→ STUDY MATERIAL:
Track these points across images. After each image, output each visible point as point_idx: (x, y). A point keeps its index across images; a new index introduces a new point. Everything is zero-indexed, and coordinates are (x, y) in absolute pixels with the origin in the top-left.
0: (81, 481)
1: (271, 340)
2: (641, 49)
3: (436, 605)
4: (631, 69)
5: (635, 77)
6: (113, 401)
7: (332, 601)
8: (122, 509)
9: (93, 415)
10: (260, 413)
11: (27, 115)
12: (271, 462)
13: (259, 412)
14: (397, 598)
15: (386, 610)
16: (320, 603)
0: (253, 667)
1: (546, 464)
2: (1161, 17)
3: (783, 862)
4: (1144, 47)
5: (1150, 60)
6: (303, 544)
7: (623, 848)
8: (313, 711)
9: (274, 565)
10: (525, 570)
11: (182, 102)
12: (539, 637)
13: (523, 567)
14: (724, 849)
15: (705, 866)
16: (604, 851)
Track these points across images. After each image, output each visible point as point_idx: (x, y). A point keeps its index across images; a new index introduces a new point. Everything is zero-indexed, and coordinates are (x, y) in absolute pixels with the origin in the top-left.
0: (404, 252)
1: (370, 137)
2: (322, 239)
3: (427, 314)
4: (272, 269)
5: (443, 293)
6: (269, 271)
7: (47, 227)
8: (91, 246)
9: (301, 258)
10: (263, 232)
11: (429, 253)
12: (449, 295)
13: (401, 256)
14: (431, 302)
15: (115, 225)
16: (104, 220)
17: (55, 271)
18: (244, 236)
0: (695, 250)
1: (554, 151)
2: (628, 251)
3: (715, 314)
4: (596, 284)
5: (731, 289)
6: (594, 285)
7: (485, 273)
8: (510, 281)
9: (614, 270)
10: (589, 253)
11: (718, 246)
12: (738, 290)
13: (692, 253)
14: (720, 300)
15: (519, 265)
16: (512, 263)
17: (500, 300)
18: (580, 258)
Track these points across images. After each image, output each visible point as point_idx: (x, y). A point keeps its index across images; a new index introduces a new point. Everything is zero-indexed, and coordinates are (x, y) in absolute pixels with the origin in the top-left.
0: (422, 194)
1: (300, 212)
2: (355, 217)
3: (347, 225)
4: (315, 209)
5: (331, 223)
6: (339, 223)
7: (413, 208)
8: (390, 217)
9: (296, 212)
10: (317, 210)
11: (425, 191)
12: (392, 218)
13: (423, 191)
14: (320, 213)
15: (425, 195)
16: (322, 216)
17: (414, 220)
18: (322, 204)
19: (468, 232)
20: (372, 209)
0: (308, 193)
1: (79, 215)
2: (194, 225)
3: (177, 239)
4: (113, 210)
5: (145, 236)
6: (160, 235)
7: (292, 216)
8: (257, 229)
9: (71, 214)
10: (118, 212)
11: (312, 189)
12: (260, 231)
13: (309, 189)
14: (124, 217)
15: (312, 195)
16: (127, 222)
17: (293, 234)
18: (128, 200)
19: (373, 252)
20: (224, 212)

→ TASK DIRECTIONS: Lines from the start of the material through the line containing "15: (386, 610)" are wanted. Write them out exactly.

→ SOLUTION:
Track these points across images. After each image, output each visible point as point_idx: (x, y). A point keeps its index across images; a new index introduces a new point. Everything is zero-indexed, and coordinates are (x, y) in absolute pixels with the origin in the top-left.
0: (81, 481)
1: (271, 340)
2: (641, 49)
3: (436, 605)
4: (631, 69)
5: (635, 77)
6: (113, 401)
7: (332, 601)
8: (122, 509)
9: (93, 415)
10: (260, 413)
11: (27, 115)
12: (271, 462)
13: (259, 412)
14: (397, 598)
15: (386, 610)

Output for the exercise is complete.